In the next cell, we define the limits for the training job. It makes sense to set the maximum number of trials to a multiple of the max_instances of the compute cluster. The parameter `max_concurrent_trials` should be set to the same number of `max_instances` of the compute cluster. This way, we can parallelize the training jobs as much as possible.

In [1]:
# Set job limits

image_object_detection_job.set_limits(max_trials=8, max_concurrent_trials=4)

Ready for action? Then let's submit the job to Azure ML. We can follow the progress in the Azure ML web interface.

In [1]:
# Submit the AutoML job
returned_job = ml_client.jobs.create_or_update(
    image_object_detection_job
)  # submit the job to the backend

print(f"Created job: {returned_job}")

Created job: compute: azureml:gpu-cluster-florian-lowprio
creation_context:
  created_at: '2024-04-01T13:39:35.483134+00:00'
  created_by: Florian Roscheck
  created_by_type: User
display_name: olden_head_4857xq834s
experiment_name: taco-flrs
id: azureml:/subscriptions/***/resourceGroups/***/providers/Microsoft.MachineLearningServices/workspaces/***/jobs/olden_head_4857xq834s
limits:
  max_concurrent_trials: 2
  max_trials: 2
  timeout_minutes: 10080
log_verbosity: info
name: olden_head_4857xq834s
outputs: {}
primary_metric: mean_average_precision
properties: {}
resources:
  instance_count: 1
  shm_size: 2g
services:
  Studio:
    endpoint: https://ml.azure.com/runs/olden_head_4857xq834s?wsid=/subscriptions/***/resourcegroups/***/workspaces/***&tid=***
  Tracking:
    endpoint: azureml://westeurope.api.azureml.ms/mlflow/v1.0/subscriptions/***/resourceGroups/***/providers/Microsoft.MachineLearningServices/workspaces/***?
status: NotStarted
tags: {}
target_column_name: label
task: image_

While Azure Automated Machine Learning uses the [Mask R-CNN](https://arxiv.org/abs/1703.06870) model as default model for instance segmentation tasks, at the time of writing this notebook, Microsoft offers, as a preview feature, the opportunity to use different instance segmentation models.

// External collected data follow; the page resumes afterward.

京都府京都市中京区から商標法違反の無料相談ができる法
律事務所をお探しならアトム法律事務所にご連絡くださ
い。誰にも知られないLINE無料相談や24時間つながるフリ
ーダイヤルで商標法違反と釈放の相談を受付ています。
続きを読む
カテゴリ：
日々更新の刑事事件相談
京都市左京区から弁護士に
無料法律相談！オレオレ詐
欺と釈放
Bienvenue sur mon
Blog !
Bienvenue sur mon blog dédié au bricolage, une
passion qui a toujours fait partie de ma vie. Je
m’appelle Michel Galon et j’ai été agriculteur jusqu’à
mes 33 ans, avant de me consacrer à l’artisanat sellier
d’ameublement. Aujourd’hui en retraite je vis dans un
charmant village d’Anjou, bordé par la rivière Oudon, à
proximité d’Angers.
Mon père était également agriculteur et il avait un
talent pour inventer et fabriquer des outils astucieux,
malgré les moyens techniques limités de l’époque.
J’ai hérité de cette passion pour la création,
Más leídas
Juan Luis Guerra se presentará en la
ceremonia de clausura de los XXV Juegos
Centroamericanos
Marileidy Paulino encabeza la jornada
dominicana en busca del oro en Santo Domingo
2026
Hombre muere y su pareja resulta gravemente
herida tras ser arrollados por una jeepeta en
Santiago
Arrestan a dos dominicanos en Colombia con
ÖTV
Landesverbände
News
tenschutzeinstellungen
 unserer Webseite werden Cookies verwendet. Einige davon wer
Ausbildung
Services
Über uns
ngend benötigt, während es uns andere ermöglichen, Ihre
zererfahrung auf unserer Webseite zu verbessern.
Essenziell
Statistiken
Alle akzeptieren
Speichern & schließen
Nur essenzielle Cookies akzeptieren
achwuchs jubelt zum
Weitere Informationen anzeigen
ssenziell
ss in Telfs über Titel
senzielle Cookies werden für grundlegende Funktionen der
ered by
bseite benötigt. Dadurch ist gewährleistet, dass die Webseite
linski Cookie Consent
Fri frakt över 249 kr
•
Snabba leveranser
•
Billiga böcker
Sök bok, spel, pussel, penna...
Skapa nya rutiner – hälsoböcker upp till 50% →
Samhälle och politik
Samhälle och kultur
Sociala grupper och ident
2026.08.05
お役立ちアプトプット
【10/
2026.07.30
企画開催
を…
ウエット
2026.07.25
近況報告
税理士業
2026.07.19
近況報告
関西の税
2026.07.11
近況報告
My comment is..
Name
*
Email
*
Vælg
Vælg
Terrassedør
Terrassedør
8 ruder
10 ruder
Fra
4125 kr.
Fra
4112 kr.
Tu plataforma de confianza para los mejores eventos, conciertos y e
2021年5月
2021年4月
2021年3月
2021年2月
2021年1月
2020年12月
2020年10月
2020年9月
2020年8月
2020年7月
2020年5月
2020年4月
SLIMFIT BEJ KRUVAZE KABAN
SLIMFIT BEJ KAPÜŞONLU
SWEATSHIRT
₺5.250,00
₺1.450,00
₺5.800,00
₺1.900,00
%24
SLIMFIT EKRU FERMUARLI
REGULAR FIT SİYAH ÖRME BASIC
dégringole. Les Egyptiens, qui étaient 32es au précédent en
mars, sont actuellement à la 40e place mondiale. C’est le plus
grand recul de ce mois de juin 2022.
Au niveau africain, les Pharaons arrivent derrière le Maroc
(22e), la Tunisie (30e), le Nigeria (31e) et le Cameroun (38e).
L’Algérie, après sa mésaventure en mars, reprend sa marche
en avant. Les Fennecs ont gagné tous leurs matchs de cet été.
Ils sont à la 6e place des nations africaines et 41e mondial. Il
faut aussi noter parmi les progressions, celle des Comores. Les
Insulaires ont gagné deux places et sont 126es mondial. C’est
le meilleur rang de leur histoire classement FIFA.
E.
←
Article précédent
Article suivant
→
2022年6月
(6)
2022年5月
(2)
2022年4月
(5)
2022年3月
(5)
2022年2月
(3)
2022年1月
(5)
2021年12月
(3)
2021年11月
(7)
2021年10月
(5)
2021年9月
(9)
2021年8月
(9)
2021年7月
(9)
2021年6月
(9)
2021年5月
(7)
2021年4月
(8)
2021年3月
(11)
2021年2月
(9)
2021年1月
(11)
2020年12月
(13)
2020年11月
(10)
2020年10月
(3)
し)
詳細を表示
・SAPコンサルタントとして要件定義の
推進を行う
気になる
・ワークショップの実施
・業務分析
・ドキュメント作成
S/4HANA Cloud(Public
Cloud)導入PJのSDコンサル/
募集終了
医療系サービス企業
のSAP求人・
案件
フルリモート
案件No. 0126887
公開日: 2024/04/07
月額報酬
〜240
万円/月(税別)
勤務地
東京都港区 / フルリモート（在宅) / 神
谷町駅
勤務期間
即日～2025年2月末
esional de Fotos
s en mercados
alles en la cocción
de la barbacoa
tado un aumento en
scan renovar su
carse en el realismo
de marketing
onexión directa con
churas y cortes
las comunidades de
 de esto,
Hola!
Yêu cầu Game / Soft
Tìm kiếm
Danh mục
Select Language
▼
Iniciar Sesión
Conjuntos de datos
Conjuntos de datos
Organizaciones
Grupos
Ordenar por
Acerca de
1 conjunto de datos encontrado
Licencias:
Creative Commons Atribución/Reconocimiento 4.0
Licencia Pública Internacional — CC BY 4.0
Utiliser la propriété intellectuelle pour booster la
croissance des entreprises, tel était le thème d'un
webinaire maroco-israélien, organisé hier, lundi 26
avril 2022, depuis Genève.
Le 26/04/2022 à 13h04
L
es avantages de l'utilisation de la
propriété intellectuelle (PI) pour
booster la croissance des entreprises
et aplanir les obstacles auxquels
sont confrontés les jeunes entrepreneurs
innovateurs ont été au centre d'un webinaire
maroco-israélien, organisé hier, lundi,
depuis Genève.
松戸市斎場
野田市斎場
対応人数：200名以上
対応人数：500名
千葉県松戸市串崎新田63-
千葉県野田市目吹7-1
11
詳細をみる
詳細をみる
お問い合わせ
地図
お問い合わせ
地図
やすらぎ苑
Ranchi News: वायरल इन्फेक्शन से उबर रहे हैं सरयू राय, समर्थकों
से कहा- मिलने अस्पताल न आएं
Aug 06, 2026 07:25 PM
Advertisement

You can learn more about this [in this Jupyter Notebook by Microsoft](https://github.com/Azure/azureml-examples/blob/main/sdk/python/jobs/automl-standalone-jobs/automl-image-instance-segmentation-task-fridge-items/automl-image-instance-segmentation-task-fridge-items.ipynb), at point 4.2.1 ("Individual runs with models from MMDetection (Preview)").